**TASK DESCRIPTION:**
The lines below, beginning at the one that contains "vfov_deg: 35.1" and ending at the last, are to be retyped exactly.

**DATASET RECORDS:**
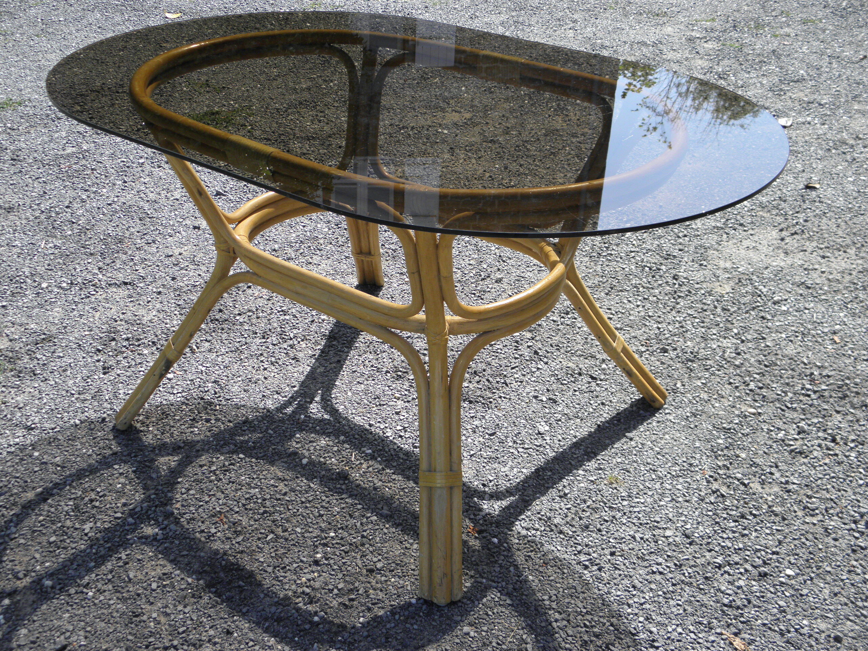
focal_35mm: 41
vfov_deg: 35.1
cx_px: 434
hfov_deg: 45.8
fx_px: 1028
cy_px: 326
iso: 100
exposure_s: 1/320
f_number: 3.8
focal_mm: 7.5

**OUTPUT BELOW:**
vfov_deg: 35.1
cx_px: 434
hfov_deg: 45.8
fx_px: 1028
cy_px: 326
iso: 100
exposure_s: 1/320
f_number: 3.8
focal_mm: 7.5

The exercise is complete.